» TASK INPUT
BEGIN

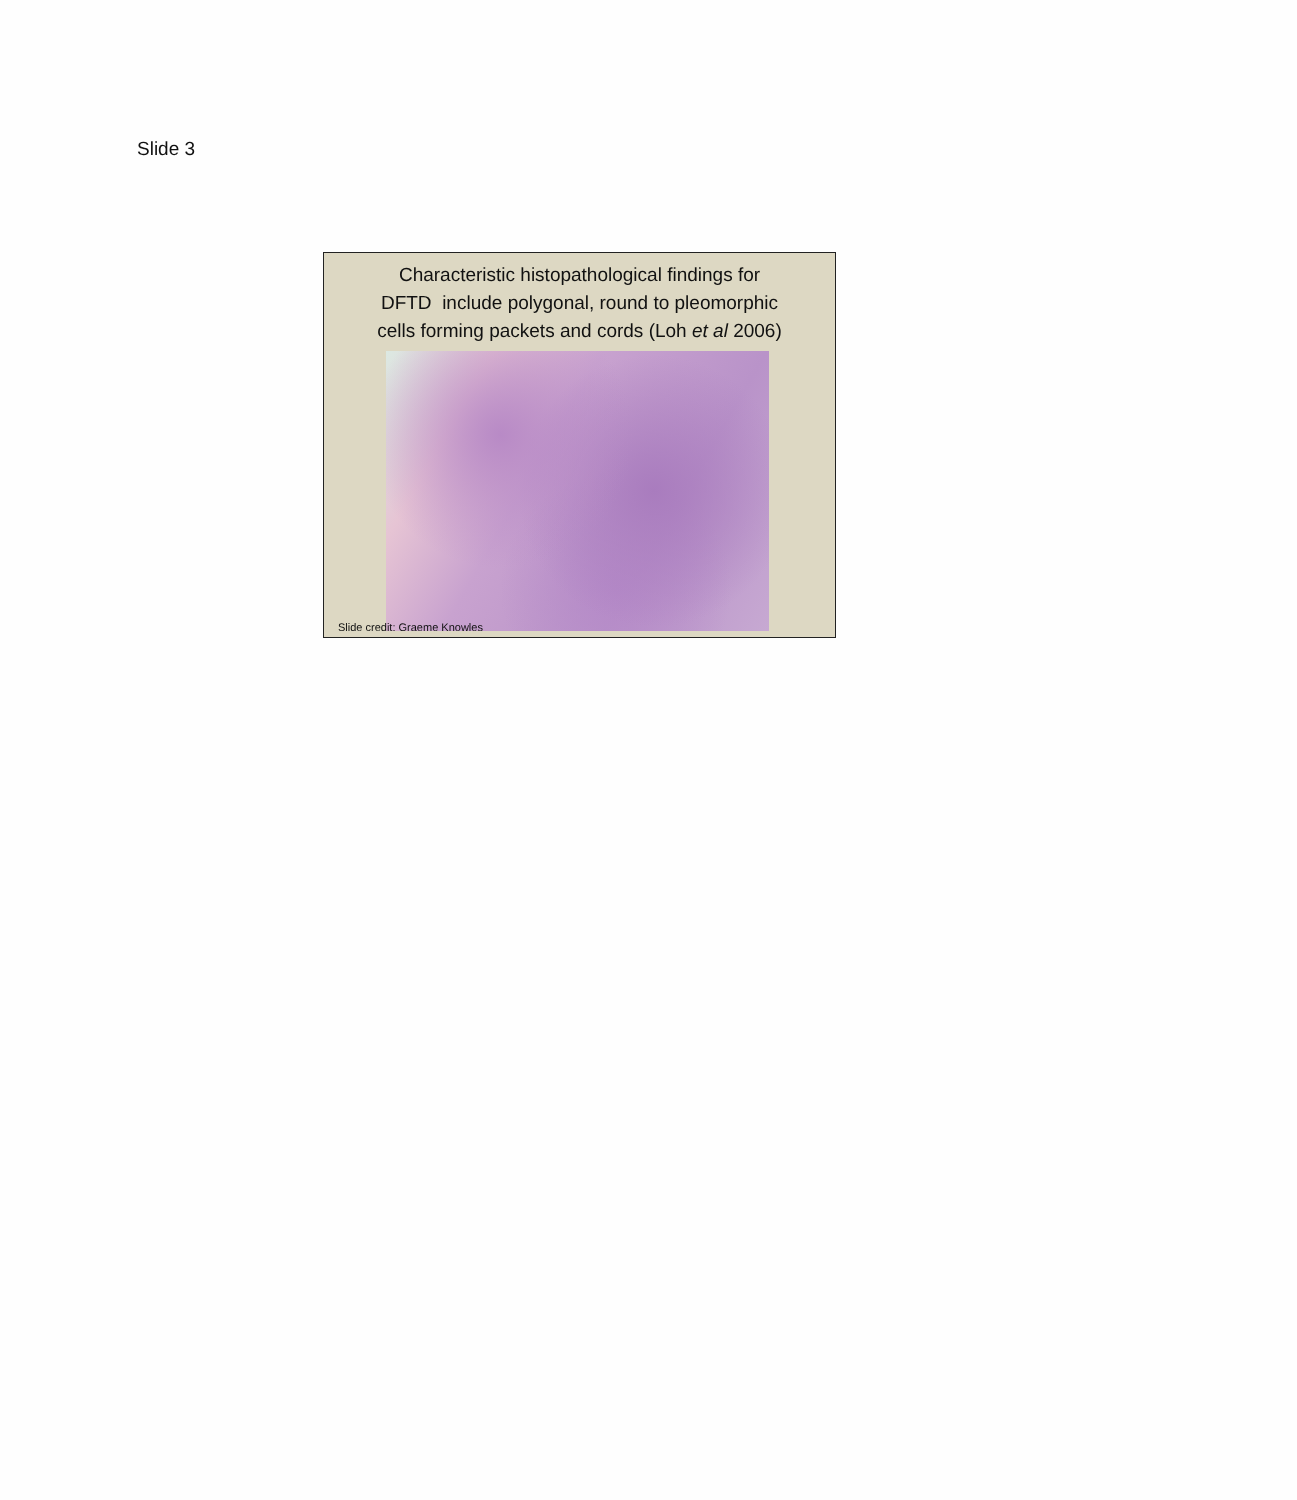Slide 3
Characteristic histopathological findings for
DFTD include polygonal, round to pleomorphic
cells forming packets and cords (Loh et al 2006)
Slide credit: Graeme Knowles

END

» ACTIVITY
Start at the top line above and repeat the records verbatim, leaving images out.

» TASK ANSWER
Slide 3
Characteristic histopathological findings for
DFTD include polygonal, round to pleomorphic
cells forming packets and cords (Loh et al 2006)
Slide credit: Graeme Knowles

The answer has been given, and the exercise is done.